Excerpt -
···

Leader of the National Party
- In office 9 May 1989 – 6 April 1990
- Deputy: Bruce Lloyd
- Preceded by: Ian Sinclair
- Succeeded by: Tim Fischer

Member of the Australian Parliament for Richmond
- In office 18 February 1984 – 24 March 1990
- Preceded by: Doug Anthony
- Succeeded by: Neville Newell

Personal details
- Born: 19 January 1951 (age 75) Sydney, New South Wales
- Party: National Party of Australia
- Education: University of Sydney
- Occupation: Economist

= Charles Blunt =

Australian politician (born 1951)

Charles William Blunt (born 19 January 1951) is a former Australian politician who served as leader of the National Party of Australia from 1989 to 1990.

==Early life==
Blunt was born in Sydney and graduated from the University of Sydney with a degree in economics. After working in various positions he was hired as New South Wales State Director of the National Party.

==Politics==
At a by-election on 18 February 1984, Blunt was elected to the House of Representatives for the Division of Richmond in northern New South Wales, despite having had no previous connections with the area. He succeeded the former Deputy Prime Minister and leader of the NPA, Doug Anthony, who had resigned his seat.

Blunt was immediately promoted to the opposition front bench, serving as shadow Minister for Social Services. He was returned to parliament at the 1984 and 1987 general elections.

···

Task set -
1. Copy the Charles Blunt article word for word from "Personal details" to "the National Party.".
2. Carry on the article about Charles Blunt from the point where it stops.

Stored data -
···

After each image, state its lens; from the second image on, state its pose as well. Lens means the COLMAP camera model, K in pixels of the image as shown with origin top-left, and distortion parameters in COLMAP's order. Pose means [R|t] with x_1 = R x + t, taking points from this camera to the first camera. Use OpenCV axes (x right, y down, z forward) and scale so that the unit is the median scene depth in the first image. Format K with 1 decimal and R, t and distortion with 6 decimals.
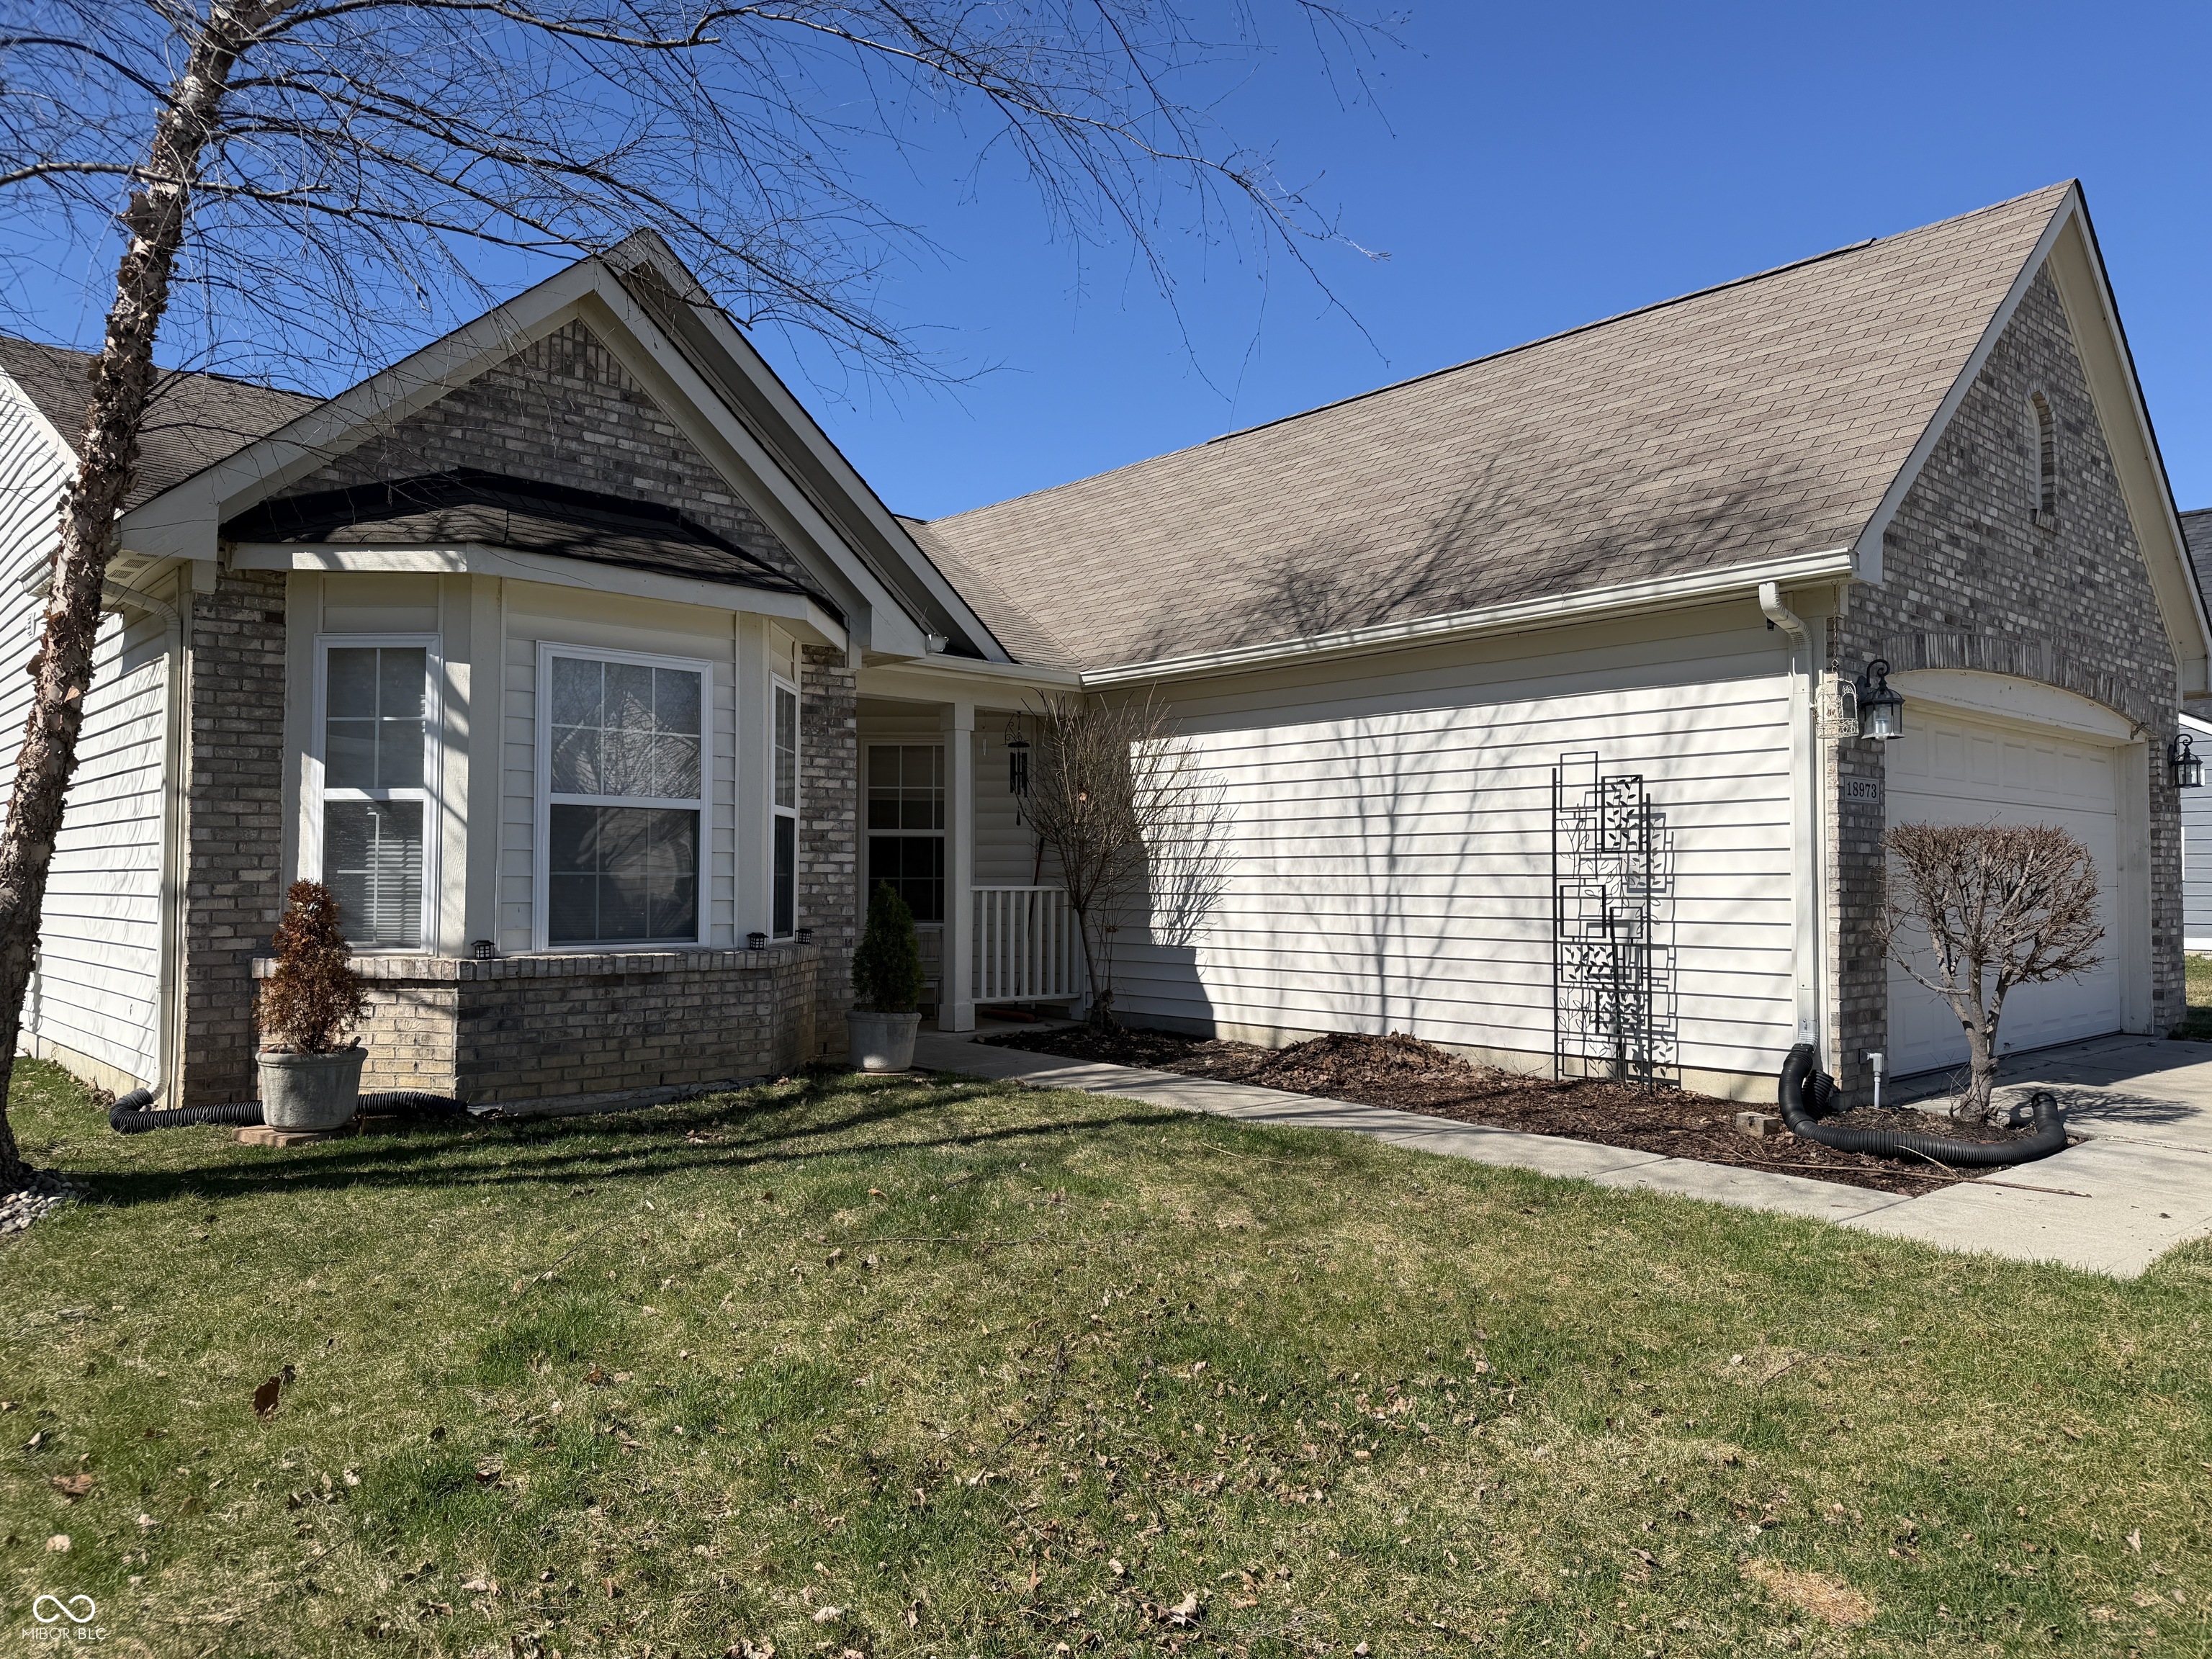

···

Responses by item number -
1.
Personal details
- Born: 19 January 1951 (age 75) Sydney, New South Wales
- Party: National Party of Australia
- Education: University of Sydney
- Occupation: Economist

= Charles Blunt =

Australian politician (born 1951)

Charles William Blunt (born 19 January 1951) is a former Australian politician who served as leader of the National Party of Australia from 1989 to 1990.

==Early life==
Blunt was born in Sydney and graduated from the University of Sydney with a degree in economics. After working in various positions he was hired as New South Wales State Director of the National Party.

2.
==Leader of the National Party==
In 1989 Blunt organised a leadership coup against the veteran leader of the NPA, Ian Sinclair. He aimed to modernise the NPA and bring it into closer alignment with the Liberal Party, particularly on issues of economic deregulation. He was also more socially liberal than most NPA members.

Unfortunately for Blunt, neither of these things was popular with rank and file NPA members, and he found his leadership under increasing attack from traditionalists. At the same time the seat of Richmond, which had been held by the NPA and its predecessor the Country Party since 1922, was becoming more urbanised. Some argue that the growing unpopularity of the National Party state government in Queensland influenced federal voting intentions. Richmond sits across the Tweed River from the Gold Coast, and the two areas share a television market. However, the seat had actually become more marginal in the latter part of Doug Anthony's tenure. The anti-war campaigner Helen Caldicott announced that she would oppose Blunt in his electorate at the next election.

The culmination of these trends was a swing against the NPA at the 1990 election, at which the Hawke Labor government was re-elected. Blunt was defeated in his own seat of Richmond. He went into the election holding Richmond with a majority of six percent, just barely outside the range of being safe. However, he had no local connections, which worked against him in a country seat. Labor challenger Neville Newell won the seat on the seventh count after Caldicott's preferences flowed overwhelmingly to him, allowing him to take the seat on a swing of seven percent. It was only the second time that the leader of a major Australian party had lost his own seat in an election; the first was Stanley Bruce, the then Prime Minister, who not only led his party to defeat in 1929 election but also lost his own seat of Flinders. The NPA also lost the adjoining seat of Page, both campaigns being heavily influenced by Queensland media.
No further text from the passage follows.